A CBF divulgou nesta segunda-feira (31) o áudio da revisão do VAR no gol anulado de Arthur Cabral, Botafogo. O lance ocorreu nos primeiros minutos da vitória do Flamengo por 3 a 0, no Maracanã. Assim, a equipe considerou correta a intervenção do árbitro de vídeo Daniel Nobre Bins.
“Estamos vendo uma possível mão depois que ele está no chão, se pega no braço dele. Deixa seguir, eu quero uma ‘between’, Pedro. Tem que ver se pega na mão do outro também”, disse o VAR. “OK. Pega na mão, claramente. Factual, a bola pega na mão do atacante no momento que ele cai no chão e depois ele faz o gol com imediatez, ok?”.
As imagens mostram que a bola toca primeiro na mão de Léo Pereira, em lance considerado acidental. Na sequência, contudo, a bola também atinge o braço de Arthur Cabral, que estava no chão. Assim, o atacante se levanta, mantém a posse e finaliza para o gol logo depois do toque.
A análise da arbitragem se concentrou justamente na mão do próprio atacante. Pelas regras da FIFA e do IFAB, nem todo toque de mão configura infração automática. Contudo, existem situações específicas em que a penalidade se aplica de forma direta.

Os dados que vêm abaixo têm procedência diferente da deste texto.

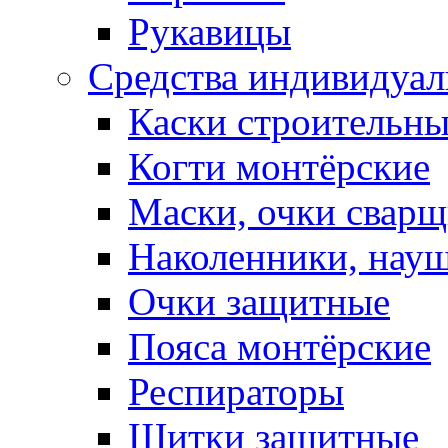
Рукавицы
Средства индивидуа
Каски строительн
Когти монтёрские
Маски, очки сварщ
Наколенники, нау
Очки защитные
Пояса монтёрские
Респираторы
Щитки защитные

Constitui infração quando o jogador toca a bola deliberadamente com a mão ou o braço. Também conta como falta quando o atleta aumenta o corpo de forma não natural. Portanto, a posição do braço precisa ser consequência natural do movimento naquele lance.

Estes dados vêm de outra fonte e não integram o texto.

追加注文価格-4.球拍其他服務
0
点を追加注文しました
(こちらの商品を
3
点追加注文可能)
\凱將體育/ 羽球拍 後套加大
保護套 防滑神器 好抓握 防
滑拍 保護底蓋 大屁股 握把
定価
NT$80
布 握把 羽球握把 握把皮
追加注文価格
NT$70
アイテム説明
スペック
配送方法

As regras ainda tratam com rigor o toque de mão do próprio artilheiro. Portanto, um gol deve ser anulado quando a bola toca a mão do jogador que marca. Isso vale mesmo quando o contato ocorre de forma acidental durante o lance.
A regra também se aplica quando o toque acontece imediatamente antes da finalização. Assim, mesmo sem intenção, o gol de Arthur Cabral não poderia ser validado. O limite superior do braço, para efeito de análise, fica alinhado com a base da axila.
Depois de golear o Botafogo, o Mais Querido enfrenta o Mirassol, em jogo atrasado da quarta rodada do Brasileirão, na quarta-feira (02). O confronto ocorre a partir das 19h30 (horário de Brasília), no Maracanã.
Mesmo que o anti leia as regras direto no documento da IFAB, ele vai aparecer com a história de ‘Varmengo’. A real é que essas pessoas não querem a aplicação da regra, querem que o Flamengo seja o prejudicado da história”, disse João Vítor Reis, do Coluna do Fla.